▶ **Activity 1**
In the piece about the writer's early musical tastes, why did the writer own only a few cassettes when first getting into music? Answer in one to three sentences.
▶ **Activity 2**
From the piece about the writer's early musical tastes, copy the passage from "Those who know" to "the next man." word for word.

Those who know me know that I’m a bit of a metal head. Not in a Destro sense, mind you. I’m referring to the music genre. I probably didn’t even need to say the Destro thing. You won’t see him in the moshpit at a Dillinger Escape Plan concert, though I’m sure he appreciates a good shout out as much as the next man.
My musical tastes span pretty far these days, but when I was first really getting into music on my own, metal seemed to be the one that called out to me (fittingly) the loudest. Before I had a big enough allowance that allowed me to routinely buy albums at the mall, the only albums I remember owning were cassettes of Oasis’ What’s The Story (Morning Glory)?, Weird Al Yankovic’s Bad Hair Day, and the second Presidents of The United States of America album. My brother owned Silverchair’s Frogstomp and Freakshow, the first Presidents album, a few compilation tapes, and Ozzy Osbourne’s No More Tears. That was pretty much the bulk of our music exposure for the few years prior to high school plus some compilation albums and other tapes from my parent’s collection that we rotated throughout our family summer road trips. I still like all of that music I listed, but my nostalgia meter goes off the charts the most for the Ozzy, though I only recall listening to it aloud once as a child.

▶ **Provided information**

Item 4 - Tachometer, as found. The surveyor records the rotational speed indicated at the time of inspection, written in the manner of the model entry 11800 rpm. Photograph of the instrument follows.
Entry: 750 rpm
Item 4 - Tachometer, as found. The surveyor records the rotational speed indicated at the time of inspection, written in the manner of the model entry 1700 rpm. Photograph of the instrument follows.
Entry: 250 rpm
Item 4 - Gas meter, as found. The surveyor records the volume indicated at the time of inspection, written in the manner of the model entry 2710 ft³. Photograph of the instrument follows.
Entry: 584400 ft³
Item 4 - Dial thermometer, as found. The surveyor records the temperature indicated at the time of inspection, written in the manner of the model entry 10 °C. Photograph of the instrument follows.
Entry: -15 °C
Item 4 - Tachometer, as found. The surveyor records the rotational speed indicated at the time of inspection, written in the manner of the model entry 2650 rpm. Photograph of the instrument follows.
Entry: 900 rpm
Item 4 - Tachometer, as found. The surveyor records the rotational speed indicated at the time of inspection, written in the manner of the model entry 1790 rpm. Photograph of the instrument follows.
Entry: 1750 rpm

...

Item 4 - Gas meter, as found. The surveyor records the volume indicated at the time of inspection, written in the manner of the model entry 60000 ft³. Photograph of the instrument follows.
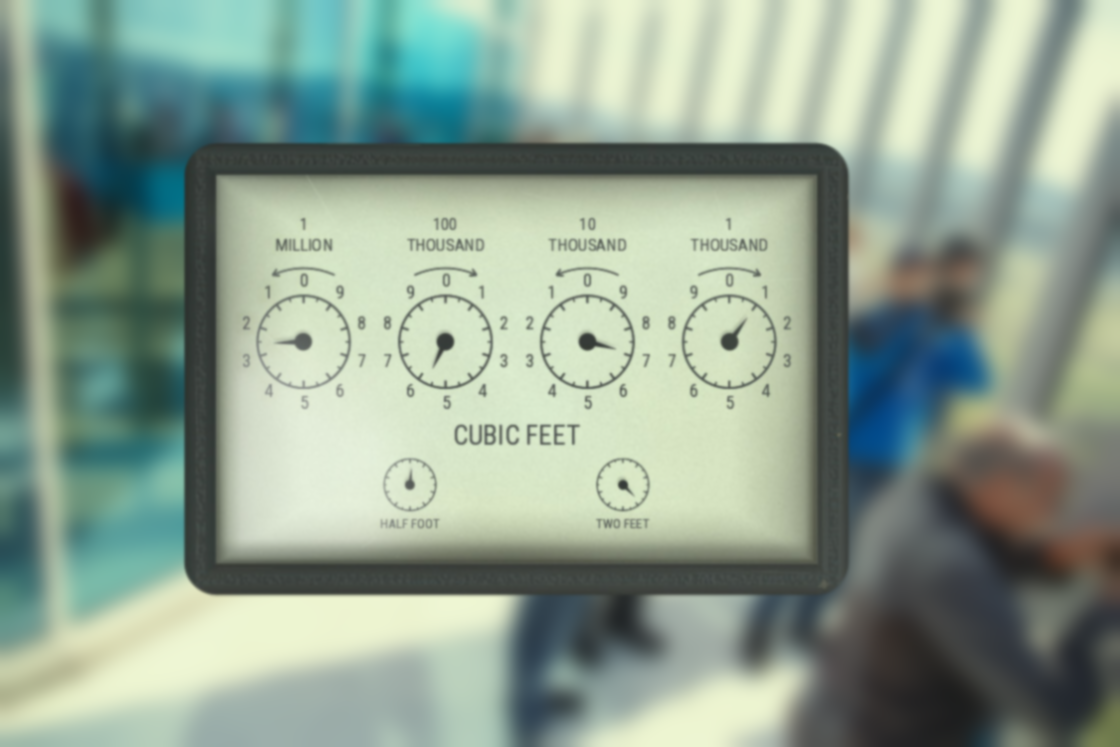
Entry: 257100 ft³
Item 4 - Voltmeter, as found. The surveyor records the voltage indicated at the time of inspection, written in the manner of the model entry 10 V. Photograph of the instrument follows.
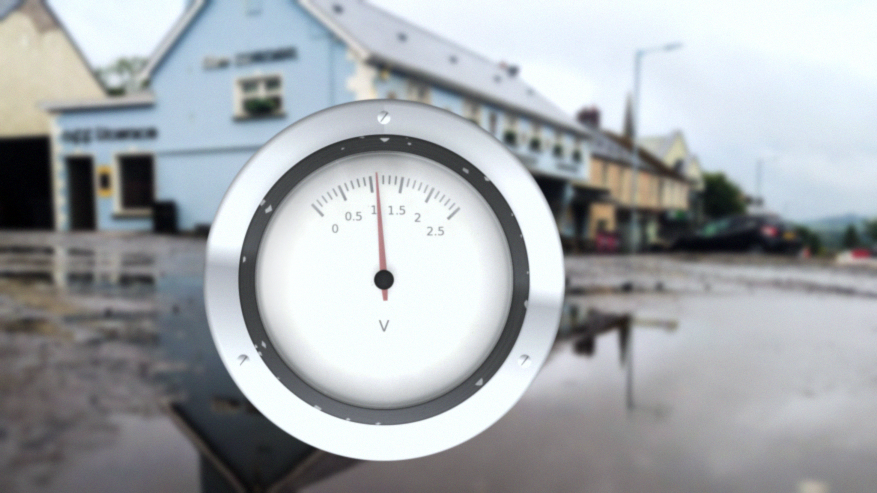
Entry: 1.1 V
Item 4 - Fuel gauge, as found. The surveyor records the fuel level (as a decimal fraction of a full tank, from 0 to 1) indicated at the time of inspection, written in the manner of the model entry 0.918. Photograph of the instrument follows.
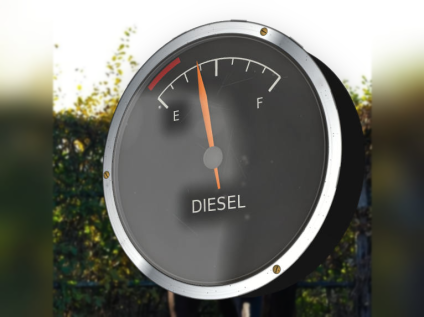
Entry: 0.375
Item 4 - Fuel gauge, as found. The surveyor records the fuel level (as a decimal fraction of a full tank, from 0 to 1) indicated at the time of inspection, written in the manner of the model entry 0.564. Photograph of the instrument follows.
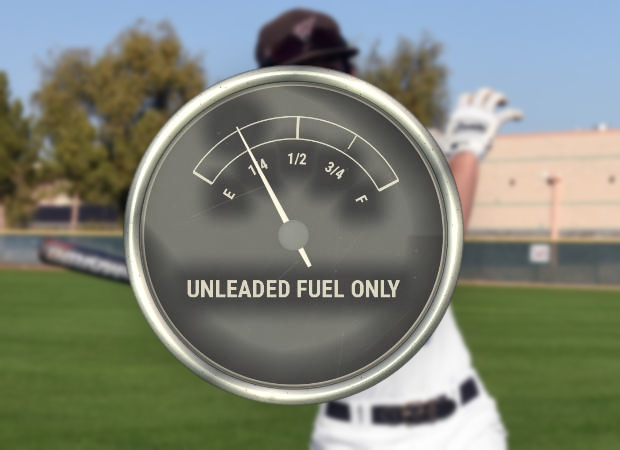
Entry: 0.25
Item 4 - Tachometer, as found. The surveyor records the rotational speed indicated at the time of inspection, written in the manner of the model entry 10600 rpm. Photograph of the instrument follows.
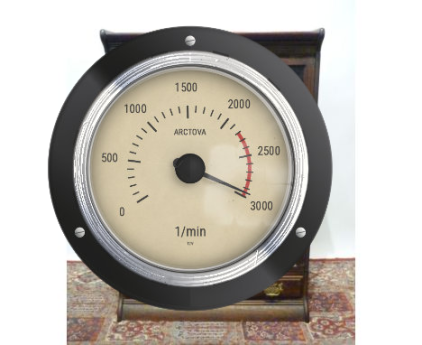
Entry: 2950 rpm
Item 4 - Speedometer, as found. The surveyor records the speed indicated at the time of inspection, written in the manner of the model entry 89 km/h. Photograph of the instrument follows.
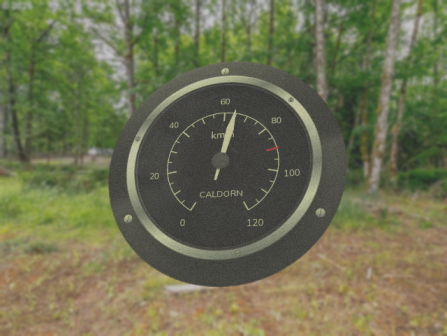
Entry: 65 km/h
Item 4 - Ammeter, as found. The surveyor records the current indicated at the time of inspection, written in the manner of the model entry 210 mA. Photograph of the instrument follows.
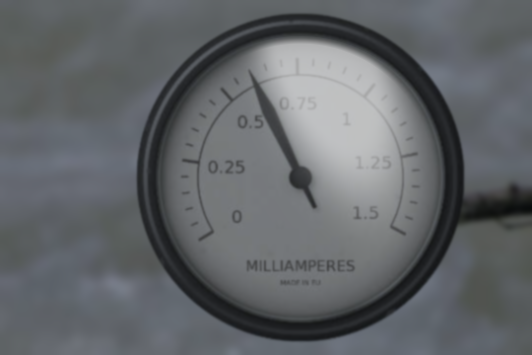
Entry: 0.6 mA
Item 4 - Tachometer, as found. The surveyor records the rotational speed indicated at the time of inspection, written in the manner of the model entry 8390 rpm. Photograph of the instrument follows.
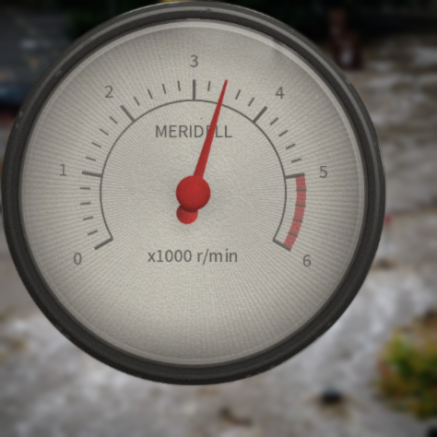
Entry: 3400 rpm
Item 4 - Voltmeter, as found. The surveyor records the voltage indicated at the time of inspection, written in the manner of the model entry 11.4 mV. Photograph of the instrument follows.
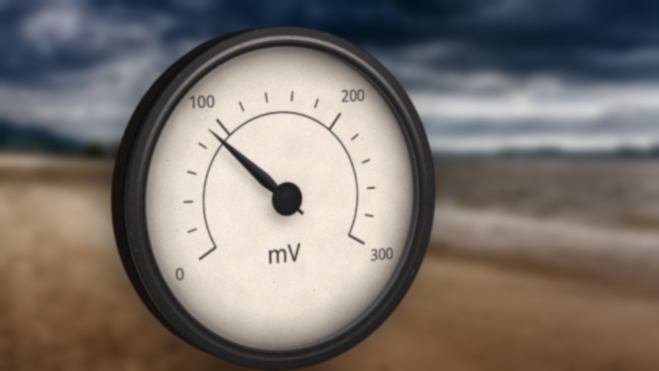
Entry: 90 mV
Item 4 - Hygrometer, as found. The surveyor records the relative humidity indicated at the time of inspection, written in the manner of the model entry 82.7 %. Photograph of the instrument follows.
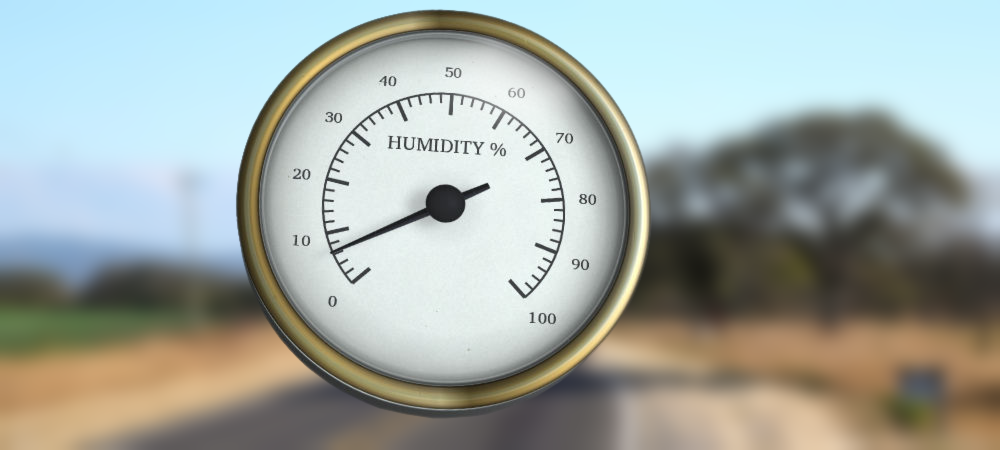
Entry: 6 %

▶ **Exercise output 1**
The writer did not yet have an allowance big enough to buy albums routinely at the mall. Until then, the only albums the writer remembers owning were cassettes of Oasis' What's The Story (Morning Glory)?, Weird Al Yankovic's Bad Hair Day, and the second Presidents of The United States of America album.

▶ **Exercise output 2**
Those who know me know that I’m a bit of a metal head. Not in a Destro sense, mind you. I’m referring to the music genre. I probably didn’t even need to say the Destro thing. You won’t see him in the moshpit at a Dillinger Escape Plan concert, though I’m sure he appreciates a good shout out as much as the next man.